Action item
Filter the material below to the lines that contain the string "Usagi", and copy each matching line in full. Matching is case-sensitive.

Source data
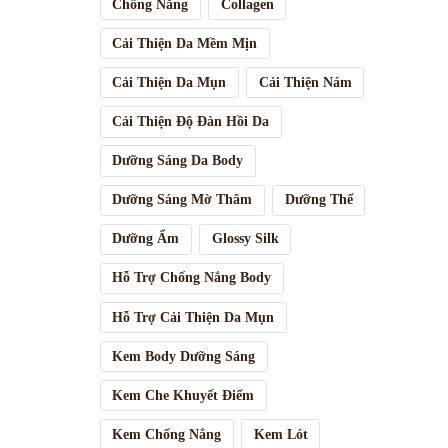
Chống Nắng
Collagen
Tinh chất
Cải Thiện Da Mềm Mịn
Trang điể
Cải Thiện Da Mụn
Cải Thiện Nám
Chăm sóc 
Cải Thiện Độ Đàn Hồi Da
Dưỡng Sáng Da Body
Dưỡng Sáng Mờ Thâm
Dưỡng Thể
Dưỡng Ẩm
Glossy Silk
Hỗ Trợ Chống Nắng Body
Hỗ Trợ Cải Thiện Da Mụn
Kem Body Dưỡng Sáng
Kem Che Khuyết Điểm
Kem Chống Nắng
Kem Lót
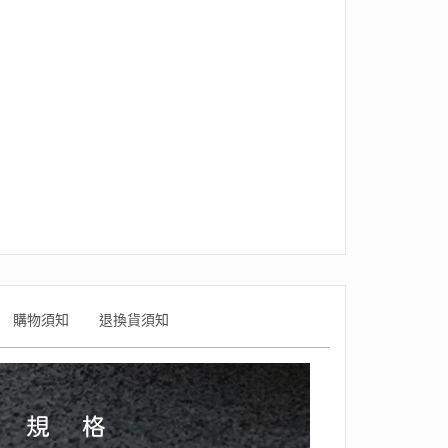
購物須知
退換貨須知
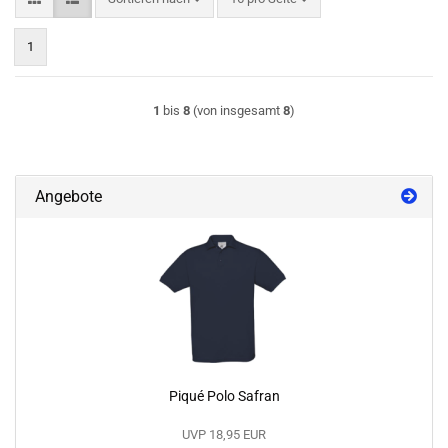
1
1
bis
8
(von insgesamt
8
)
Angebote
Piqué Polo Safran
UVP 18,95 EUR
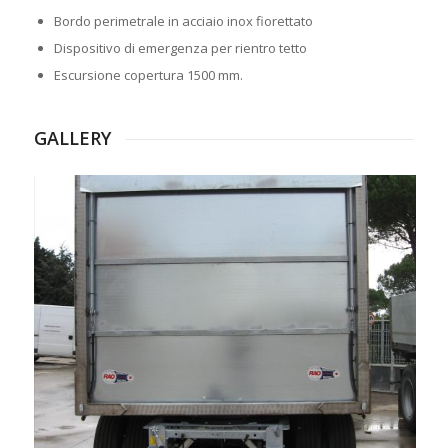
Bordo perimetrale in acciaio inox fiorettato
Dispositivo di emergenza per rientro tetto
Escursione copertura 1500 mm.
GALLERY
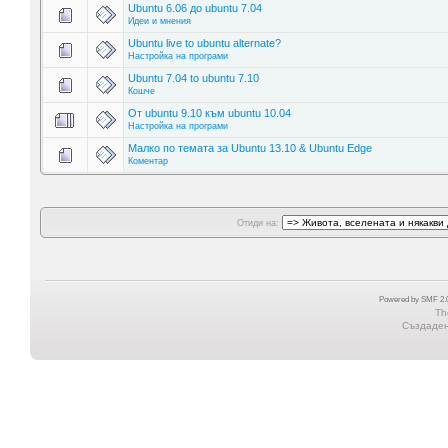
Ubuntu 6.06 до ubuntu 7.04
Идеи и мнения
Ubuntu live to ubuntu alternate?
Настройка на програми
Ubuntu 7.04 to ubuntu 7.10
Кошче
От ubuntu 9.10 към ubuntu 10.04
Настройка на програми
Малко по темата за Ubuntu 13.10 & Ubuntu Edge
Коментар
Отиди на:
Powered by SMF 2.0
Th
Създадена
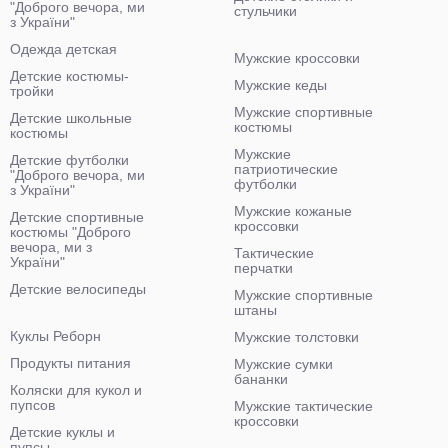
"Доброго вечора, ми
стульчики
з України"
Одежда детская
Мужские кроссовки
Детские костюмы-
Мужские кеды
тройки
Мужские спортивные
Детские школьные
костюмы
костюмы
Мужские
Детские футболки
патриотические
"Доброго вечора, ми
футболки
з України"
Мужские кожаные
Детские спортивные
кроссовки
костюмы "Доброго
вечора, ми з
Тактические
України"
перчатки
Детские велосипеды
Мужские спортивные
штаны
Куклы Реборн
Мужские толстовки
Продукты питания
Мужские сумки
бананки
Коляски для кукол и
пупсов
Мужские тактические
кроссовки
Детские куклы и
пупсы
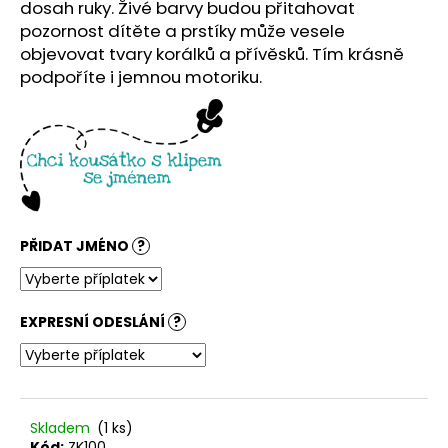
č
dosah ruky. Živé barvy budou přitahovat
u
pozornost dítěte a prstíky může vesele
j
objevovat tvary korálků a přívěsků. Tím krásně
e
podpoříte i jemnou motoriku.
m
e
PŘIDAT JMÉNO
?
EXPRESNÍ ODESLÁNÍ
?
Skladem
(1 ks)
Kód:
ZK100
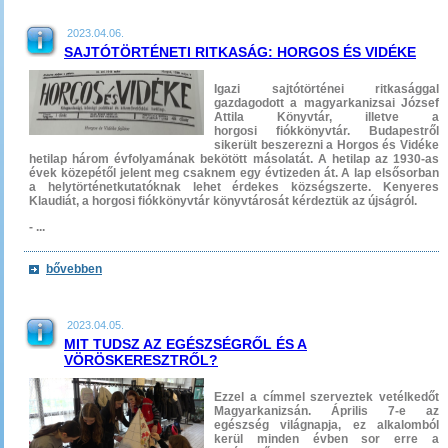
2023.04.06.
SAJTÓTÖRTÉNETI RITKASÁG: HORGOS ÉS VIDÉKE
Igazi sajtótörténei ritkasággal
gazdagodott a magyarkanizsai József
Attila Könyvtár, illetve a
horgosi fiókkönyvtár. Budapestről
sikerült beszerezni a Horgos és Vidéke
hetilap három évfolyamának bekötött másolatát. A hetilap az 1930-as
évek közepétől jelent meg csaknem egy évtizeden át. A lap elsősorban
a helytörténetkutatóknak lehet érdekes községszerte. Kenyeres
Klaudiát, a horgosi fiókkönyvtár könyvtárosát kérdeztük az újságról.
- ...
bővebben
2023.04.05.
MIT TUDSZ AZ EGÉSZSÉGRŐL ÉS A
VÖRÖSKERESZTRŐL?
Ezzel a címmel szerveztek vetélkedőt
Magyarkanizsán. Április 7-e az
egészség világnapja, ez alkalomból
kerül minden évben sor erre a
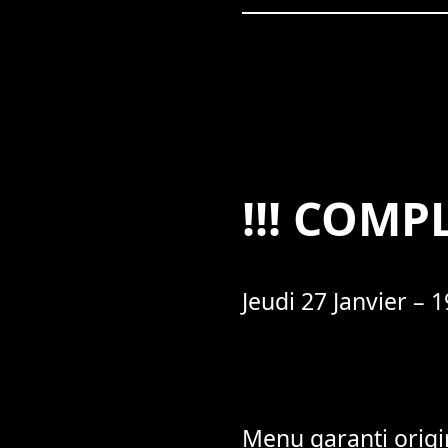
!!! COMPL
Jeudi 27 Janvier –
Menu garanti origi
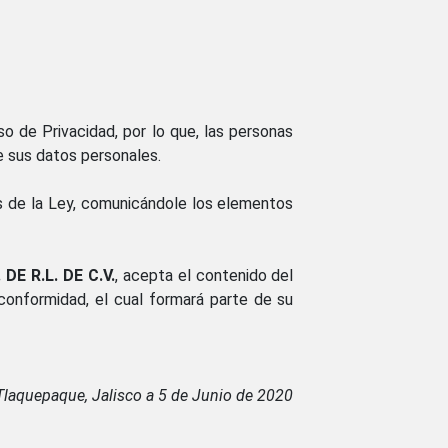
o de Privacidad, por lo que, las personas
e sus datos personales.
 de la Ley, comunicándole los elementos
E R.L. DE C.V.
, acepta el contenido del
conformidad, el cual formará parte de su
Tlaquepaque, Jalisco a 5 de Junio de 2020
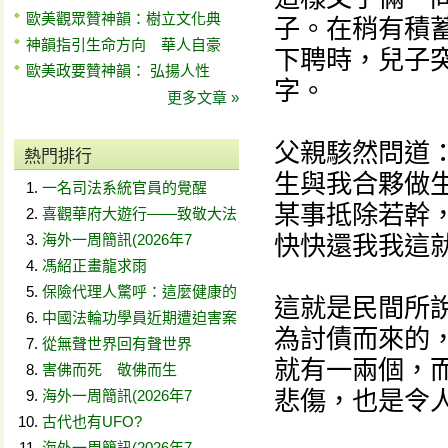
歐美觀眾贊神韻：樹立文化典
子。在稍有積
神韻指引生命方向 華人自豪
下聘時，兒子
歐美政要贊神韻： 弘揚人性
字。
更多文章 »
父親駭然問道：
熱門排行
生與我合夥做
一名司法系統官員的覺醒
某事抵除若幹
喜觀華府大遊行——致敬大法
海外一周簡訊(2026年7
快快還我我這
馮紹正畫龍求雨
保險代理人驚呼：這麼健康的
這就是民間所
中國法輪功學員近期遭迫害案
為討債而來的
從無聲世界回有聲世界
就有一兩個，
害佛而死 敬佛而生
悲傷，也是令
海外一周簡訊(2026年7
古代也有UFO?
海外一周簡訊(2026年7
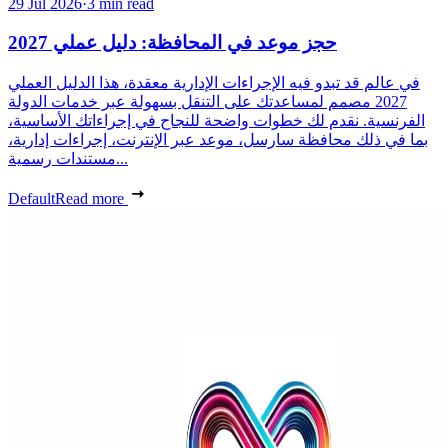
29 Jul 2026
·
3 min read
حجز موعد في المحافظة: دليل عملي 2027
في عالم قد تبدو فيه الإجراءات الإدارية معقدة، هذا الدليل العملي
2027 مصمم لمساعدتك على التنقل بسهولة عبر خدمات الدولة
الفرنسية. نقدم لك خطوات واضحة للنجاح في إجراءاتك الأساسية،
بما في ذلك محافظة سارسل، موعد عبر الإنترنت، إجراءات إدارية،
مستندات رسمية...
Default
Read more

--

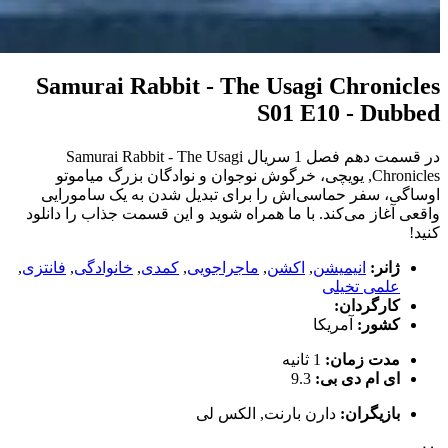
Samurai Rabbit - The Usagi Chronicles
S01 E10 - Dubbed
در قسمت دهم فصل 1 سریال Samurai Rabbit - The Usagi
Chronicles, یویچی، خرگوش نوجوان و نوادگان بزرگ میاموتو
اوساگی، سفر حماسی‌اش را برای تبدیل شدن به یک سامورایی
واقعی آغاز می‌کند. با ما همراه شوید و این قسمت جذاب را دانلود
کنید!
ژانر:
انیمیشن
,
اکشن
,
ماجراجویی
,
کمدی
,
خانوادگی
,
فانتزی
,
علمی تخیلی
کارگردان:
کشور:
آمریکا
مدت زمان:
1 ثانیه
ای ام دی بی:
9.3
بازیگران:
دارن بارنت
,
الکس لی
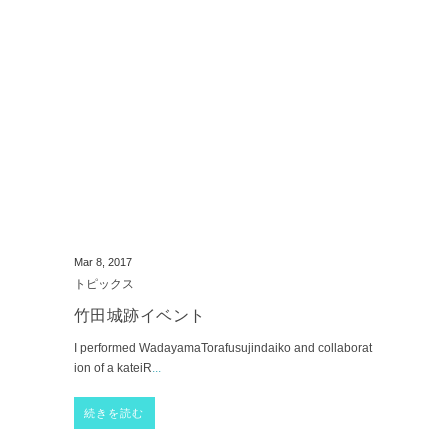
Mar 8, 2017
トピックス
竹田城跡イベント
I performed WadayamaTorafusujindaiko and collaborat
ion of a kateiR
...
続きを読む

==

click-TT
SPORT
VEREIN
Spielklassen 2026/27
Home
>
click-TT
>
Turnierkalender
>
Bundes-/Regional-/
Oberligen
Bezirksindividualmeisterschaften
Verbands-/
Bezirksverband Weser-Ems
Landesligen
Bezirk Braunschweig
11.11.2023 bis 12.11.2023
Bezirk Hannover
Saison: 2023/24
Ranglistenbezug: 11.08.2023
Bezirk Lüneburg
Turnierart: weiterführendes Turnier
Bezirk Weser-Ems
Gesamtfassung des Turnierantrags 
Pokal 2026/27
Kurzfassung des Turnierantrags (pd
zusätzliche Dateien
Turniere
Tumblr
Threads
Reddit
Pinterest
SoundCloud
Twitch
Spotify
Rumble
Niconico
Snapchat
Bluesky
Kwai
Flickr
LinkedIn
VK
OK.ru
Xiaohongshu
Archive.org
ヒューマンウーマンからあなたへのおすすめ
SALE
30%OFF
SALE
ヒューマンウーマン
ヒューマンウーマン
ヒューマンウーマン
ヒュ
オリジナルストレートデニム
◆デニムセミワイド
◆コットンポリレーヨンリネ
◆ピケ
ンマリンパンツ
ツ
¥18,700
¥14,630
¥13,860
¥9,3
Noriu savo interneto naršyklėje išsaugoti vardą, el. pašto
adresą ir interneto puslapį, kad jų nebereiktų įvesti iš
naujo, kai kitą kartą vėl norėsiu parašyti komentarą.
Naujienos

Written response
Samurai Rabbit - The Usagi Chronicles
در قسمت دهم فصل 1 سریال Samurai Rabbit - The Usagi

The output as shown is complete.